New Overnight Developments Abroad: Stocks Higher, Dollar Narrowly Mixed

April 9, 2009

Stocks rose 3.7% in Japan, 3.0% in Hong Kong, 4.3% in South Korea, 2.5% in Singapore, 1.0% in the Philippines, and 1.6% in China. The German Dax and Paris Cac are trading up by 1.1% and 0.5%, but the British Ftse is unchanged.

The dollar has firmed 0.4% against the yen, 0.2% versus the Australian dollar, and 0.1% against sterling, but it has lost 0.6% against the kiwi, 0.3% relative to the euro, and 0.1% against the Swiss franc and Canadian dollar.

Oil jumped 3.% to $50.96 per barrel, while gold is steady at $885.20 per ounce.

Yields on ten-year bunds and JGB’s are higher.  Japan’s market scared by Y15.4 trillion price tag on proposed fiscal stimulus.

The Bank of England left its rates and quantitative easing parameters unchanged as expected.

Canada suffered the loss of another 61.3K jobs in March in a continuation of the most rapid labor market deterioration in 27 years.  The jobless rate rose to 8.0% from 7.7%.

Core private Japanese machinery orders unexpectedly rose 1.4% in February but were still down 30.1% from February 2008, and the Jan-Feb level was 9.4% less than the 4Q08 level.  Foreign machinery orders sank 22.9% and 74.3% y/y, and manufacturing orders dropped 8.1%.  Although officials softened their assessment to “rising slightly but the declining trend is continuing,” the data still convey a very weak overall picture and prognosis.

Japanese sold a record net Y 2.1 trillion of foreign bonds last week, contributing to a net Y 2.14 trillion net inflow on stock and bond transactions, a sharp reversal from the Y 1.82 trillion net outflow in the week to March 28.  This period represents the cusp between two fiscal years.

Australia’s jobless rate leaped another half-percentage point to 5.7% in March and compared to 4.5% at end-2008.  Australia shed a greater-than-expected 34.7K jobs last month and lost 90.3K full-time workers in the two months between January and March.

German industrial production fell 2.9% in February and by 23.2% over the last 12 reported months.
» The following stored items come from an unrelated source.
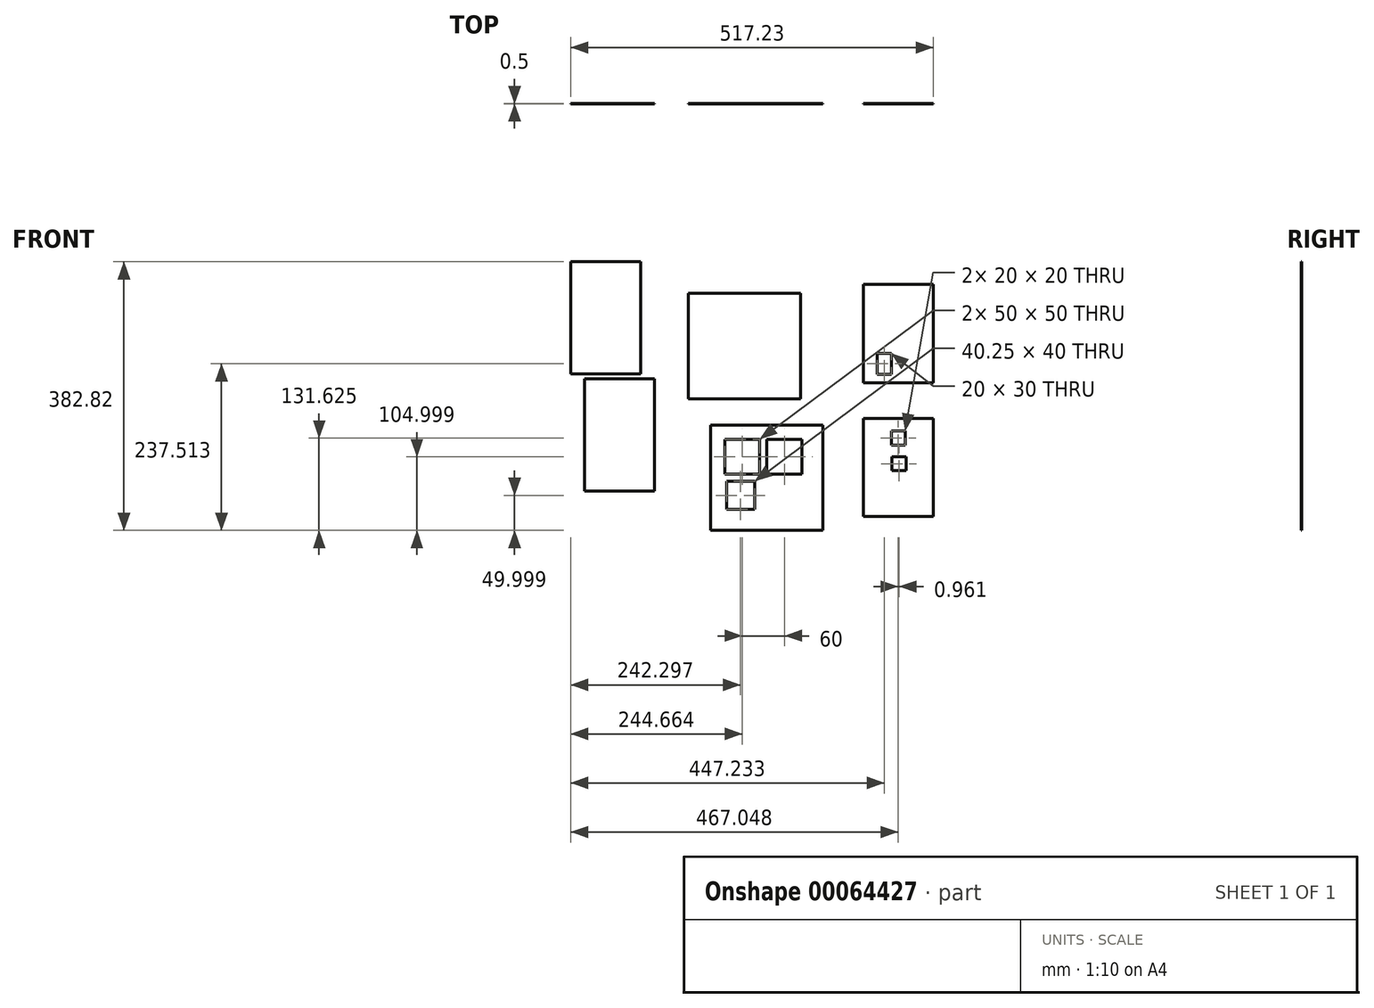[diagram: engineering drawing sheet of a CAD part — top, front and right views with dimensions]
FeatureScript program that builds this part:
annotation { "Feature Type Name" : "Feature", "Feature Type Description" : "" }
export const myFeature = defineFeature(function(context is Context, id is Id, definition is map)
    precondition{}
    {
        {
            var Q0;
            Q0=qCreatedBy(makeId("Front.planeOp"),FACE);
            var sketch = newSketch(context, id + "F0", { "sketchPlane" : qUnion([Q0])});
            skLineSegment(sketch, "E0.bottom", {"start": v(-135.43, -90.6) * mm, "end": v(24.57, -90.6) * mm});
            skLineSegment(sketch, "E0.top", {"start": v(-135.43, -240.6) * mm, "end": v(24.57, -240.6) * mm});
            skLineSegment(sketch, "E0.left", {"start": v(-135.43, -90.6) * mm, "end": v(-135.43, -240.6) * mm});
            skLineSegment(sketch, "E0.right", {"start": v(24.57, -90.6) * mm, "end": v(24.57, -240.6) * mm});
            skLineSegment(sketch, "E1.bottom", {"start": v(82.14, -80.78) * mm, "end": v(182.14, -80.78) * mm});
            skLineSegment(sketch, "E1.top", {"start": v(82.14, -220.78) * mm, "end": v(182.14, -220.78) * mm});
            skLineSegment(sketch, "E1.left", {"start": v(82.14, -80.78) * mm, "end": v(82.14, -220.78) * mm});
            skLineSegment(sketch, "E1.right", {"start": v(182.14, -80.78) * mm, "end": v(182.14, -220.78) * mm});
            skLineSegment(sketch, "E2.bottom", {"start": v(82.14, 110.03) * mm, "end": v(182.14, 110.03) * mm});
            skLineSegment(sketch, "E2.top", {"start": v(82.14, -29.97) * mm, "end": v(182.14, -29.97) * mm});
            skLineSegment(sketch, "E2.left", {"start": v(82.14, 110.03) * mm, "end": v(82.14, -29.97) * mm});
            skLineSegment(sketch, "E2.right", {"start": v(182.14, 110.03) * mm, "end": v(182.14, -29.97) * mm});
            skLineSegment(sketch, "E3.bottom", {"start": v(-167.07, 97.11) * mm, "end": v(-7.07, 97.11) * mm});
            skLineSegment(sketch, "E3.top", {"start": v(-167.07, -52.89) * mm, "end": v(-7.07, -52.89) * mm});
            skLineSegment(sketch, "E3.left", {"start": v(-167.07, 97.11) * mm, "end": v(-167.07, -52.89) * mm});
            skLineSegment(sketch, "E3.right", {"start": v(-7.07, 97.11) * mm, "end": v(-7.07, -52.89) * mm});
            skLineSegment(sketch, "E4.bottom", {"start": v(-335.09, 142.22) * mm, "end": v(-235.09, 142.22) * mm});
            skLineSegment(sketch, "E4.top", {"start": v(-335.09, -17.78) * mm, "end": v(-235.09, -17.78) * mm});
            skLineSegment(sketch, "E4.left", {"start": v(-335.09, 142.22) * mm, "end": v(-335.09, -17.78) * mm});
            skLineSegment(sketch, "E4.right", {"start": v(-235.09, 142.22) * mm, "end": v(-235.09, -17.78) * mm});
            skLineSegment(sketch, "E5.bottom", {"start": v(-315.39, -24.57) * mm, "end": v(-215.39, -24.57) * mm});
            skLineSegment(sketch, "E5.top", {"start": v(-315.39, -184.57) * mm, "end": v(-215.39, -184.57) * mm});
            skLineSegment(sketch, "E5.left", {"start": v(-315.39, -24.57) * mm, "end": v(-315.39, -184.57) * mm});
            skLineSegment(sketch, "E5.right", {"start": v(-215.39, -24.57) * mm, "end": v(-215.39, -184.57) * mm});
            skLineSegment(sketch, "E6.bottom", {"start": v(-115.43, -110.6) * mm, "end": v(-65.43, -110.6) * mm});
            skLineSegment(sketch, "E6.top", {"start": v(-115.43, -160.6) * mm, "end": v(-65.43, -160.6) * mm});
            skLineSegment(sketch, "E6.left", {"start": v(-115.43, -110.6) * mm, "end": v(-115.43, -160.6) * mm});
            skLineSegment(sketch, "E6.right", {"start": v(-65.43, -110.6) * mm, "end": v(-65.43, -160.6) * mm});
            skLineSegment(sketch, "E7.bottom", {"start": v(-55.43, -110.6) * mm, "end": v(-5.43, -110.6) * mm});
            skLineSegment(sketch, "E7.top", {"start": v(-55.43, -160.6) * mm, "end": v(-5.43, -160.6) * mm});
            skLineSegment(sketch, "E7.left", {"start": v(-55.43, -110.6) * mm, "end": v(-55.43, -160.6) * mm});
            skLineSegment(sketch, "E7.right", {"start": v(-5.43, -110.6) * mm, "end": v(-5.43, -160.6) * mm});
            skLineSegment(sketch, "E8.bottom", {"start": v(-112.92, -170.6) * mm, "end": v(-72.67, -170.6) * mm});
            skLineSegment(sketch, "E8.top", {"start": v(-112.92, -210.6) * mm, "end": v(-72.67, -210.6) * mm});
            skLineSegment(sketch, "E8.left", {"start": v(-112.92, -170.6) * mm, "end": v(-112.92, -210.6) * mm});
            skLineSegment(sketch, "E8.right", {"start": v(-72.67, -170.6) * mm, "end": v(-72.67, -210.6) * mm});
            skLineSegment(sketch, "E9.bottom", {"start": v(102.14, 11.91) * mm, "end": v(122.14, 11.91) * mm});
            skLineSegment(sketch, "E9.top", {"start": v(102.14, -18.09) * mm, "end": v(122.14, -18.09) * mm});
            skLineSegment(sketch, "E9.left", {"start": v(102.14, 11.91) * mm, "end": v(102.14, -18.09) * mm});
            skLineSegment(sketch, "E9.right", {"start": v(122.14, 11.91) * mm, "end": v(122.14, -18.09) * mm});
            skLineSegment(sketch, "E10.bottom", {"start": v(121.96, -98.98) * mm, "end": v(141.96, -98.98) * mm});
            skLineSegment(sketch, "E10.top", {"start": v(121.96, -118.98) * mm, "end": v(141.96, -118.98) * mm});
            skLineSegment(sketch, "E10.left", {"start": v(121.96, -98.98) * mm, "end": v(121.96, -118.98) * mm});
            skLineSegment(sketch, "E10.right", {"start": v(141.96, -98.98) * mm, "end": v(141.96, -118.98) * mm});
            skLineSegment(sketch, "E11.bottom", {"start": v(122.92, -135.49) * mm, "end": v(142.92, -135.49) * mm});
            skLineSegment(sketch, "E11.top", {"start": v(122.92, -155.49) * mm, "end": v(142.92, -155.49) * mm});
            skLineSegment(sketch, "E11.left", {"start": v(122.92, -135.49) * mm, "end": v(122.92, -155.49) * mm});
            skLineSegment(sketch, "E11.right", {"start": v(142.92, -135.49) * mm, "end": v(142.92, -155.49) * mm});
            skSolve(sketch);
        }
        {
            var Q0;
            Q0=makeQuery(id+"F0.imprint","IMPRINT",FACE,{"disambiguationData":[TD([[makeQuery(id+"F0.imprint","IMPRINT",EDGE,{"derivedFrom":sQuery(id+"F0.wireOp",EDGE,"E0.bottom")}),-1.0]])]});
            var Q1;
            Q1=makeQuery(id+"F0.imprint","IMPRINT",FACE,{"disambiguationData":[TD([[makeQuery(id+"F0.imprint","IMPRINT",EDGE,{"derivedFrom":sQuery(id+"F0.wireOp",EDGE,"E1.bottom")}),-1.0]])]});
            var Q2;
            Q2=makeQuery(id+"F0.imprint","IMPRINT",FACE,{"disambiguationData":[TD([[makeQuery(id+"F0.imprint","IMPRINT",EDGE,{"derivedFrom":sQuery(id+"F0.wireOp",EDGE,"E2.bottom")}),-1.0]])]});
            var Q3;
            Q3=makeQuery(id+"F0.imprint","IMPRINT",FACE,{"disambiguationData":[TD([[makeQuery(id+"F0.imprint","IMPRINT",EDGE,{"derivedFrom":sQuery(id+"F0.wireOp",EDGE,"E3.bottom")}),-1.0]])]});
            var Q4;
            Q4=makeQuery(id+"F0.imprint","IMPRINT",FACE,{"disambiguationData":[TD([[makeQuery(id+"F0.imprint","IMPRINT",EDGE,{"derivedFrom":sQuery(id+"F0.wireOp",EDGE,"E5.bottom")}),-1.0]])]});
            var Q5;
            Q5=makeQuery(id+"F0.imprint","IMPRINT",FACE,{"disambiguationData":[TD([[makeQuery(id+"F0.imprint","IMPRINT",EDGE,{"derivedFrom":sQuery(id+"F0.wireOp",EDGE,"E4.bottom")}),-1.0]])]});
            extrude(context, id + "F1", {"entities" : qUnion([Q0, Q1, Q2, Q3, Q4, Q5]), "depth" : 0.5 * mm});
        }
    });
Factory output dropped 3.3%, led by a 4.5% decline in capital goods.  Officials noted that sharply falling industrial orders points to continuing losses in output over coming months.  Final German consumer price data for March confirmed the preliminary indications of a 0.1% monthly dip and a 12-month increase of only 0.5%. Energy fell sharply.
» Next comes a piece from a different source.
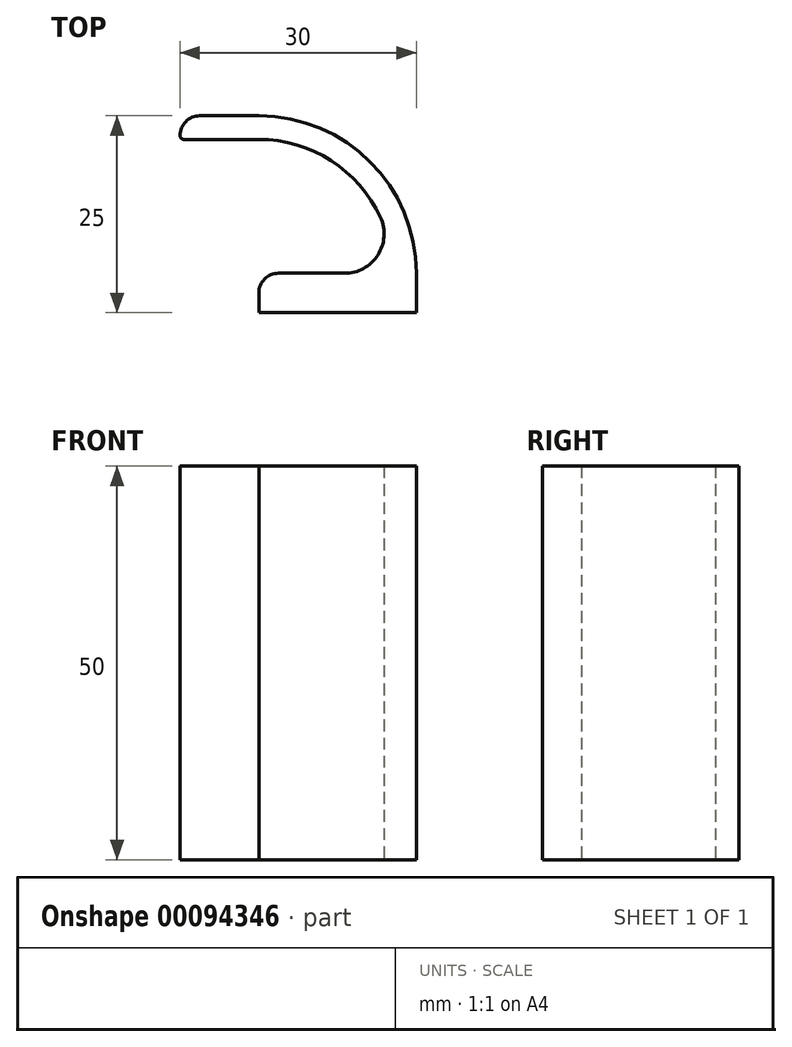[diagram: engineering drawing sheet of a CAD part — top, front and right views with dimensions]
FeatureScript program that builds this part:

India’s industrial production fell 1.2% in the year to February, a sharp collapse from gains of 8.1% and 11.6% in the past two fiscal years.

As expected, the Bank of Korea left its 7-day repo rate unchanged for a second straight month at 2.0%.  Between October 9th and February 12th, the policy rate had been cut six times from 5.25% to 2.0%.  South Korea reported rises in March producer prices of 0.5% from February and 3.5% from March 2008. That was down from a 4.7% rise in the year to January.

Peru’s central bank cut its benchmark interest rate by 100 basis points to 5.0% late yesterday.

Italian industrial production slumped 3.5% in February, almost twice as much as forecast, and posted a working-day adjusted 23.7% drop from February 2008.

Britain’s PPI-O index edged 0.1% higher in March, but its 12-month change slowed to +2.0% from +3.0%. Core output producer price inflation of 3.3% was the lowest in 12 months.  The PPI-I index jumped more than expected, a 1.0% gain from March.  Even so, the producer input price index recorded the first on-year dip in 19 months.

The British merchandise trade deficit of Gbp 7.32 bln in February was smaller than forecast and down from Gbp 7.82 bln in January. The goods and services deficit widened slightly to Gbp 3.25 billion from Gbp 3.14 bln.  The volume of exports and imports recorded declines of 5.5% and 8.5% in the latest three reported months from the previous three months.

Chinese car sales advanced 10.3% in the year to March, and business sentiment rebounded to 101.1 in 1Q09 from an 8-year low of 94.6 in 4Q08.

Dutch consumer price inflation remained steady in March at 2.0%.  Swiss unemployment rose two-tenths to a 31-month high of 3.3% in March.

New Zealand home sales rebounded 28% in March to a four-month high.

There was some violence in Papua in connection with Indonesia’s parliamentary elections.

At 12:30 GMT, the U.S. and Canada release monthly trade statistics.  U.S. import prices and jobless claims also get announced.  Hoenig and Stern of the Fed speak publicly today.  The U.S. Treasury market will close at 14:00 EDT (18:00 GMT) for the Good Friday holiday.  Many European markets will remain closed until Tuesday for the Easter break.